## EXERCISE DETAILS
Reproduce the data below line for line, with no changes.
BEGIN
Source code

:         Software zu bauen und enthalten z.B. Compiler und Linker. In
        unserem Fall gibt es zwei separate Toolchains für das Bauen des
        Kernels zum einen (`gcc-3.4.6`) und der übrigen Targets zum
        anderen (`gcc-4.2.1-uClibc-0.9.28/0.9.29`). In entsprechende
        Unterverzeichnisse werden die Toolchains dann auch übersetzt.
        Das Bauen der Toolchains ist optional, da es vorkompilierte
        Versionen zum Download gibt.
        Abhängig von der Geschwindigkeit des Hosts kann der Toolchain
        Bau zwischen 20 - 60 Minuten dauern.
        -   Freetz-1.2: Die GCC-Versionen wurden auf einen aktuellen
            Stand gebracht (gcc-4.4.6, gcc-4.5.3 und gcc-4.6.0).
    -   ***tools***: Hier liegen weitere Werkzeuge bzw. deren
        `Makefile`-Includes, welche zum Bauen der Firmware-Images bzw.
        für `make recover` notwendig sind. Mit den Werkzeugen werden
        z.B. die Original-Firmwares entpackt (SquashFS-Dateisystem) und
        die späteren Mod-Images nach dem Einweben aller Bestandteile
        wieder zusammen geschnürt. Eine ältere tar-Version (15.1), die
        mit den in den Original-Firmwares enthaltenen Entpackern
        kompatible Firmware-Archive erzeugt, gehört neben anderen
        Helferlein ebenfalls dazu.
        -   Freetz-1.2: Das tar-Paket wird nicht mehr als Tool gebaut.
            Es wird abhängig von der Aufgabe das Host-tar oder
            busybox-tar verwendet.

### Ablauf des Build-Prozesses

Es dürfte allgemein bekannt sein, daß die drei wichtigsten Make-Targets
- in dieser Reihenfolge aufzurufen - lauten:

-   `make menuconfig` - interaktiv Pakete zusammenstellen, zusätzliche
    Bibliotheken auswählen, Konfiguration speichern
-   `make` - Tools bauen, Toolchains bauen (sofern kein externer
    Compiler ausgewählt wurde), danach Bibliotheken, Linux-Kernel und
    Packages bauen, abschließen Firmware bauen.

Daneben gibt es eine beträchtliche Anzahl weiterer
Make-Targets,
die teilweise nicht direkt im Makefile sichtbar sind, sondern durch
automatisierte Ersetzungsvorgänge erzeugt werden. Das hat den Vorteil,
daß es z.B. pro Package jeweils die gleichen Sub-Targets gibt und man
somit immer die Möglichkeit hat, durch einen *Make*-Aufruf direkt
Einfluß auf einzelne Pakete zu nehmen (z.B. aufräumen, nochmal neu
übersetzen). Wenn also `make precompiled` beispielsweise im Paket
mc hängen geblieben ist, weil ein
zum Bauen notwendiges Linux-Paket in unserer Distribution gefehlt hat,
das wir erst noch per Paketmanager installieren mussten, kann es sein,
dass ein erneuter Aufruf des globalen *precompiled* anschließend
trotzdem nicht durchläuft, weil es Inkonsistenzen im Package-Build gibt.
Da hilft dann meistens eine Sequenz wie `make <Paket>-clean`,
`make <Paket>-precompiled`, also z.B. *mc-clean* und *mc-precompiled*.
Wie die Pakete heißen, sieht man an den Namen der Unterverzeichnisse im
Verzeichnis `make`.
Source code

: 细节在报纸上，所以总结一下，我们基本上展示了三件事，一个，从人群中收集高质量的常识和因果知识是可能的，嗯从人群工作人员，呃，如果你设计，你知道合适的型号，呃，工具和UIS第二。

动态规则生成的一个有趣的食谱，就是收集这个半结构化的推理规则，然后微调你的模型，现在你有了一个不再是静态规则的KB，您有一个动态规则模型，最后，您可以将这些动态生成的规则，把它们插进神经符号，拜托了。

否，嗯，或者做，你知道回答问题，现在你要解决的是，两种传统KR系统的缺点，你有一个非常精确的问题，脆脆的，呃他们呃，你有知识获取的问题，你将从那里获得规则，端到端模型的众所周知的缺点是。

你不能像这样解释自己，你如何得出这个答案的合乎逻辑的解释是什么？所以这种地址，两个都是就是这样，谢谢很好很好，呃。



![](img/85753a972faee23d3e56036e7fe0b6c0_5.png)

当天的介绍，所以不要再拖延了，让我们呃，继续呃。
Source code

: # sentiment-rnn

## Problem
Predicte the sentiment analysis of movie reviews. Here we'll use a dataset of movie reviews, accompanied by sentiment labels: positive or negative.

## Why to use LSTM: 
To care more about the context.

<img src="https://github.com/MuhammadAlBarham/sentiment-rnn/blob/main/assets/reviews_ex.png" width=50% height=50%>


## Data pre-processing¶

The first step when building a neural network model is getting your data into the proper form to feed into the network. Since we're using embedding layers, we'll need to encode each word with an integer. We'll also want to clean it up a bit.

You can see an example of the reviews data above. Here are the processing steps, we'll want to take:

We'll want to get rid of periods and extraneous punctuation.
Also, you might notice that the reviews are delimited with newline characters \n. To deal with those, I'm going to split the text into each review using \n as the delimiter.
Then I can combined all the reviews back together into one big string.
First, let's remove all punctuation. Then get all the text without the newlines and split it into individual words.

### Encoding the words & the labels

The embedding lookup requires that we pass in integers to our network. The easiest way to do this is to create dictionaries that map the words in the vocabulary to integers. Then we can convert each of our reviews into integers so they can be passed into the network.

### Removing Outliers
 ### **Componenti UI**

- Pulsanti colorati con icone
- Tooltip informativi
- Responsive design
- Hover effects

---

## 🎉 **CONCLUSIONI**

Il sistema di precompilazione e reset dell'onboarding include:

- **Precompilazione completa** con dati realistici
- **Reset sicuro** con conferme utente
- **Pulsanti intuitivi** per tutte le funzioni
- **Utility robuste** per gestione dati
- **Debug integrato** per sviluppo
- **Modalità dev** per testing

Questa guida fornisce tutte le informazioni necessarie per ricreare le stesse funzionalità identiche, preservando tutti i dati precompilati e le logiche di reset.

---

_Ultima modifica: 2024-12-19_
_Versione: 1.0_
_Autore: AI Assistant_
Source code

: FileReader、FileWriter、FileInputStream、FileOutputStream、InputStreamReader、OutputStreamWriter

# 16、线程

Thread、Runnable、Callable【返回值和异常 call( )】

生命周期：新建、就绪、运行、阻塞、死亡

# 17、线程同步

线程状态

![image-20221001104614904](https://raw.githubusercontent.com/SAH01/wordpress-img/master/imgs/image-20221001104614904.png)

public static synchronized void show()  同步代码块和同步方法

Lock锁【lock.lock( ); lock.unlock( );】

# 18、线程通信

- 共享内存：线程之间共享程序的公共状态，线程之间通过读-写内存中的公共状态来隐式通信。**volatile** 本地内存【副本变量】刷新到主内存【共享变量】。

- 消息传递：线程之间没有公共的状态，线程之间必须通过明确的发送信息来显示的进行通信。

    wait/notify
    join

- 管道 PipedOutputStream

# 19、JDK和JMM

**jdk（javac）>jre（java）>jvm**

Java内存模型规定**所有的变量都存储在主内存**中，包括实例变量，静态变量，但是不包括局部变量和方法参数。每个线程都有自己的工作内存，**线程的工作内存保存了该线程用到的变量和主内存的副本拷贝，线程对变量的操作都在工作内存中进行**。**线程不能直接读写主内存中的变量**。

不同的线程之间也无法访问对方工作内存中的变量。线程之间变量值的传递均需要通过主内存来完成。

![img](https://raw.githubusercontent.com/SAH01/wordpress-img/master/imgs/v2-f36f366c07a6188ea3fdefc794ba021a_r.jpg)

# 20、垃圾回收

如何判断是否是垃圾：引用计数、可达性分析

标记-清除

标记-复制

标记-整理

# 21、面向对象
END
## RESPONSE BELOW
Source code

:         Software zu bauen und enthalten z.B. Compiler und Linker. In
        unserem Fall gibt es zwei separate Toolchains für das Bauen des
        Kernels zum einen (`gcc-3.4.6`) und der übrigen Targets zum
        anderen (`gcc-4.2.1-uClibc-0.9.28/0.9.29`). In entsprechende
        Unterverzeichnisse werden die Toolchains dann auch übersetzt.
        Das Bauen der Toolchains ist optional, da es vorkompilierte
        Versionen zum Download gibt.
        Abhängig von der Geschwindigkeit des Hosts kann der Toolchain
        Bau zwischen 20 - 60 Minuten dauern.
        -   Freetz-1.2: Die GCC-Versionen wurden auf einen aktuellen
            Stand gebracht (gcc-4.4.6, gcc-4.5.3 und gcc-4.6.0).
    -   ***tools***: Hier liegen weitere Werkzeuge bzw. deren
        `Makefile`-Includes, welche zum Bauen der Firmware-Images bzw.
        für `make recover` notwendig sind. Mit den Werkzeugen werden
        z.B. die Original-Firmwares entpackt (SquashFS-Dateisystem) und
        die späteren Mod-Images nach dem Einweben aller Bestandteile
        wieder zusammen geschnürt. Eine ältere tar-Version (15.1), die
        mit den in den Original-Firmwares enthaltenen Entpackern
        kompatible Firmware-Archive erzeugt, gehört neben anderen
        Helferlein ebenfalls dazu.
        -   Freetz-1.2: Das tar-Paket wird nicht mehr als Tool gebaut.
            Es wird abhängig von der Aufgabe das Host-tar oder
            busybox-tar verwendet.

### Ablauf des Build-Prozesses

Es dürfte allgemein bekannt sein, daß die drei wichtigsten Make-Targets
- in dieser Reihenfolge aufzurufen - lauten:

-   `make menuconfig` - interaktiv Pakete zusammenstellen, zusätzliche
    Bibliotheken auswählen, Konfiguration speichern
-   `make` - Tools bauen, Toolchains bauen (sofern kein externer
    Compiler ausgewählt wurde), danach Bibliotheken, Linux-Kernel und
    Packages bauen, abschließen Firmware bauen.

Daneben gibt es eine beträchtliche Anzahl weiterer
Make-Targets,
die teilweise nicht direkt im Makefile sichtbar sind, sondern durch
automatisierte Ersetzungsvorgänge erzeugt werden. Das hat den Vorteil,
daß es z.B. pro Package jeweils die gleichen Sub-Targets gibt und man
somit immer die Möglichkeit hat, durch einen *Make*-Aufruf direkt
Einfluß auf einzelne Pakete zu nehmen (z.B. aufräumen, nochmal neu
übersetzen). Wenn also `make precompiled` beispielsweise im Paket
mc hängen geblieben ist, weil ein
zum Bauen notwendiges Linux-Paket in unserer Distribution gefehlt hat,
das wir erst noch per Paketmanager installieren mussten, kann es sein,
dass ein erneuter Aufruf des globalen *precompiled* anschließend
trotzdem nicht durchläuft, weil es Inkonsistenzen im Package-Build gibt.
Da hilft dann meistens eine Sequenz wie `make <Paket>-clean`,
`make <Paket>-precompiled`, also z.B. *mc-clean* und *mc-precompiled*.
Wie die Pakete heißen, sieht man an den Namen der Unterverzeichnisse im
Verzeichnis `make`.
Source code

: 细节在报纸上，所以总结一下，我们基本上展示了三件事，一个，从人群中收集高质量的常识和因果知识是可能的，嗯从人群工作人员，呃，如果你设计，你知道合适的型号，呃，工具和UIS第二。

动态规则生成的一个有趣的食谱，就是收集这个半结构化的推理规则，然后微调你的模型，现在你有了一个不再是静态规则的KB，您有一个动态规则模型，最后，您可以将这些动态生成的规则，把它们插进神经符号，拜托了。

否，嗯，或者做，你知道回答问题，现在你要解决的是，两种传统KR系统的缺点，你有一个非常精确的问题，脆脆的，呃他们呃，你有知识获取的问题，你将从那里获得规则，端到端模型的众所周知的缺点是。

你不能像这样解释自己，你如何得出这个答案的合乎逻辑的解释是什么？所以这种地址，两个都是就是这样，谢谢很好很好，呃。



![](img/85753a972faee23d3e56036e7fe0b6c0_5.png)

当天的介绍，所以不要再拖延了，让我们呃，继续呃。
Source code

: # sentiment-rnn

## Problem
Predicte the sentiment analysis of movie reviews. Here we'll use a dataset of movie reviews, accompanied by sentiment labels: positive or negative.

## Why to use LSTM: 
To care more about the context.

<img src="https://github.com/MuhammadAlBarham/sentiment-rnn/blob/main/assets/reviews_ex.png" width=50% height=50%>


## Data pre-processing¶

The first step when building a neural network model is getting your data into the proper form to feed into the network. Since we're using embedding layers, we'll need to encode each word with an integer. We'll also want to clean it up a bit.

You can see an example of the reviews data above. Here are the processing steps, we'll want to take:

We'll want to get rid of periods and extraneous punctuation.
Also, you might notice that the reviews are delimited with newline characters \n. To deal with those, I'm going to split the text into each review using \n as the delimiter.
Then I can combined all the reviews back together into one big string.
First, let's remove all punctuation. Then get all the text without the newlines and split it into individual words.

### Encoding the words & the labels

The embedding lookup requires that we pass in integers to our network. The easiest way to do this is to create dictionaries that map the words in the vocabulary to integers. Then we can convert each of our reviews into integers so they can be passed into the network.

### Removing Outliers
 ### **Componenti UI**

- Pulsanti colorati con icone
- Tooltip informativi
- Responsive design
- Hover effects

---

## 🎉 **CONCLUSIONI**

Il sistema di precompilazione e reset dell'onboarding include:

- **Precompilazione completa** con dati realistici
- **Reset sicuro** con conferme utente
- **Pulsanti intuitivi** per tutte le funzioni
- **Utility robuste** per gestione dati
- **Debug integrato** per sviluppo
- **Modalità dev** per testing

Questa guida fornisce tutte le informazioni necessarie per ricreare le stesse funzionalità identiche, preservando tutti i dati precompilati e le logiche di reset.

---

_Ultima modifica: 2024-12-19_
_Versione: 1.0_
_Autore: AI Assistant_
Source code

: FileReader、FileWriter、FileInputStream、FileOutputStream、InputStreamReader、OutputStreamWriter

# 16、线程

Thread、Runnable、Callable【返回值和异常 call( )】

生命周期：新建、就绪、运行、阻塞、死亡

# 17、线程同步

线程状态

![image-20221001104614904](https://raw.githubusercontent.com/SAH01/wordpress-img/master/imgs/image-20221001104614904.png)

public static synchronized void show()  同步代码块和同步方法

Lock锁【lock.lock( ); lock.unlock( );】

# 18、线程通信

- 共享内存：线程之间共享程序的公共状态，线程之间通过读-写内存中的公共状态来隐式通信。**volatile** 本地内存【副本变量】刷新到主内存【共享变量】。

- 消息传递：线程之间没有公共的状态，线程之间必须通过明确的发送信息来显示的进行通信。

    wait/notify
    join

- 管道 PipedOutputStream

# 19、JDK和JMM

**jdk（javac）>jre（java）>jvm**

Java内存模型规定**所有的变量都存储在主内存**中，包括实例变量，静态变量，但是不包括局部变量和方法参数。每个线程都有自己的工作内存，**线程的工作内存保存了该线程用到的变量和主内存的副本拷贝，线程对变量的操作都在工作内存中进行**。**线程不能直接读写主内存中的变量**。

不同的线程之间也无法访问对方工作内存中的变量。线程之间变量值的传递均需要通过主内存来完成。

![img](https://raw.githubusercontent.com/SAH01/wordpress-img/master/imgs/v2-f36f366c07a6188ea3fdefc794ba021a_r.jpg)

# 20、垃圾回收

如何判断是否是垃圾：引用计数、可达性分析

标记-清除

标记-复制

标记-整理

# 21、面向对象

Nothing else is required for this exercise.